VECTARA, a leader in the retrieval augmented generation (RAG) sector, has made developing generative AI applications more accessible with its new product, VECTARA PORTAL. It offers an open-source platform that enables users of all technical backgrounds to create AI applications that interact with their data seamlessly.
Unlike other commercial solutions that provide quick answers from documents, VECTARA PORTAL is unique in its user-friendly approach. With minimal setup, users can create AI-driven applications for search, summarization, or chat functionalities based on their datasets, all without writing any code.
Key Features and Use Cases
Vectara Portal is designed to empower non-developers to apply AI solutions across various business functions, such as searching through policy documents or processing invoices. However, its effectiveness is still being assessed, as it is currently in a limited beta testing phase with a small group of customers.
Ofer Mendelevitch, Vectara’s Head of Developer Relations, explains that the Portal is built on Vectara’s proprietary RAG-as-a-Service platform and is anticipated to gain substantial traction among non-developers. This expected adoption could lead to greater interest in Vectara’s more comprehensive enterprise-grade offerings. “We’re eager to see the innovative applications users will develop with Vectara Portal and believe the improved accuracy and relevance offered by their documents will showcase the full potential of Vectara’s enterprise RAG solutions,” Mendelevitch said.
How Vectara Portal Works
It is available as both a hosted application and an open-source tool under the Apache 2.0 license. To get started, users create a Portal account with their Vectara credentials and configure their profile using their Vectara ID, API Key, and OAuth client ID. Once the profile is set up, users can create a new portal by specifying essential details like the application’s name, description, and intended function, whether it’s a semantic search tool, a summarization app, or a conversational chat assistant. After setup, the portal is displayed on the Portal management page.
From this management page, users can access settings to upload documents, which are used to tailor the application to specific datasets. These documents are indexed by Vectara’s RAG-as-a-Service back-end, ensuring accurate, reliable responses without hallucinations.
“He continues saying that: “the platform offers a powerful retrieval engine, the innovative Boomerang embedding model, a multilingual re-ranker, reduced hallucinations, and overall higher quality responses to user queries in Portal. As a no-code solution, users can quickly build generative AI applications with just a few clicks.”

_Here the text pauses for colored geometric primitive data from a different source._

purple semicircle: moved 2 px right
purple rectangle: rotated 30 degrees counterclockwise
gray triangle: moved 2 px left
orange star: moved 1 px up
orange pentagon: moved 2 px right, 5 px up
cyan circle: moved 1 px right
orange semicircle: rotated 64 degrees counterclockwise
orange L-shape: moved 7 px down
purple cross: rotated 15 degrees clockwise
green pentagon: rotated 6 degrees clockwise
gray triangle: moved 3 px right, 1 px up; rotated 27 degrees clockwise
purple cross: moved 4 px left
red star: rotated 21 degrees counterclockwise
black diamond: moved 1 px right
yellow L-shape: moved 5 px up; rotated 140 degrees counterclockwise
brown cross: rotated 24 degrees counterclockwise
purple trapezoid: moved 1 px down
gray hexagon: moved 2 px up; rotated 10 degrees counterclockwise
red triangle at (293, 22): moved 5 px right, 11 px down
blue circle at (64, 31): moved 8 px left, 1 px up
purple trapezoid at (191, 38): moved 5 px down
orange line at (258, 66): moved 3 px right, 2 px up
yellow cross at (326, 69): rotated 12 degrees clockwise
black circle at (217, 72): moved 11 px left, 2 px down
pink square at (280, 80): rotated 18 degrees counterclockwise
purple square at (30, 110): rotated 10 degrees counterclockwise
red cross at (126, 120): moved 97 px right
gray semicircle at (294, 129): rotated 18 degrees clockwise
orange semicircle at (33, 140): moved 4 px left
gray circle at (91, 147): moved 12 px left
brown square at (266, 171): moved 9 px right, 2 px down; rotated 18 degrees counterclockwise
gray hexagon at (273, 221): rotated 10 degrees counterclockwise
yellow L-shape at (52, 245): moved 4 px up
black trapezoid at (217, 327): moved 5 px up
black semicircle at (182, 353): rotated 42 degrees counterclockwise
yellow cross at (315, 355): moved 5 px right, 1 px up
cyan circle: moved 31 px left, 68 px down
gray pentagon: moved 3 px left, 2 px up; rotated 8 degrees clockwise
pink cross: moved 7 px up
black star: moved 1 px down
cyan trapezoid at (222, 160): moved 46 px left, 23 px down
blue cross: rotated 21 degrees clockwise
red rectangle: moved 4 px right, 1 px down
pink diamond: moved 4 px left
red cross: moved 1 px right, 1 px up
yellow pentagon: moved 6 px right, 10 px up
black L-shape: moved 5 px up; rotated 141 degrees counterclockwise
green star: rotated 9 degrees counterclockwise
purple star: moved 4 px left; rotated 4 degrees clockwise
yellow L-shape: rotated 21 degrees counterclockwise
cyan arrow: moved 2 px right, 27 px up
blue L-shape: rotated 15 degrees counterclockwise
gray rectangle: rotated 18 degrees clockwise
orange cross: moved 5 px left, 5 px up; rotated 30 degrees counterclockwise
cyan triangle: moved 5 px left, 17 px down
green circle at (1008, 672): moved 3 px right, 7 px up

He further detailed that when users upload documents to a portal, the backend creates a “corpus” within the user’s main Vectara account, serving as a repository for all documents linked to that portal. When a query is submitted, Vectara’s RAG API searches the relevant corpus to provide the most accurate answer.
The system first identifies the most pertinent document segments needed to respond to the query, then feeds these segments into a large language model (LLM). Vectara Portal allows users to choose from various LLMs, including Vectara’s proprietary Mockingbird LLM and models from OpenAI.
“For customers subscribed to Vectara Scale, our premium offering, the Portal leverages the most advanced features, including high-performance LLMs,” Mendelevitch added. Applications created with the Portal are publicly accessible by default and can be shared via links, though users can restrict access to specific groups if desired.
Strategic Goals for Expanding Enterprise Adoption
With its no-code platform available as both a hosted solution and an open-source product, Vectara aims to enable more enterprise users to develop powerful generative AI applications for a wide range of use cases. The company expects this will increase user sign-ups and drive interest in its core RAG-as-a-Service platform, ultimately boosting conversion rates.
“RAG is a compelling use case for many enterprise developers, and we wanted to extend this capability to no-code builders, allowing them to fully experience the potential of Vectara’s comprehensive platform. Vectara Portal makes this possible, and we believe it will be an invaluable tool for product managers, general managers, and C-level executives to explore how Vectara can enhance their generative AI efforts,” Mendelevitch stated.
Vectara has secured over $50 million in funding and currently serves approximately 50 production customers, including Obeikan Group, Juniper Networks, Sonosim, and Qumulo.
This revised version provides a detailed explanation of Vectara’s technology and features, focusing on the platform’s usability, accessibility, and potential for broader enterprise adoption.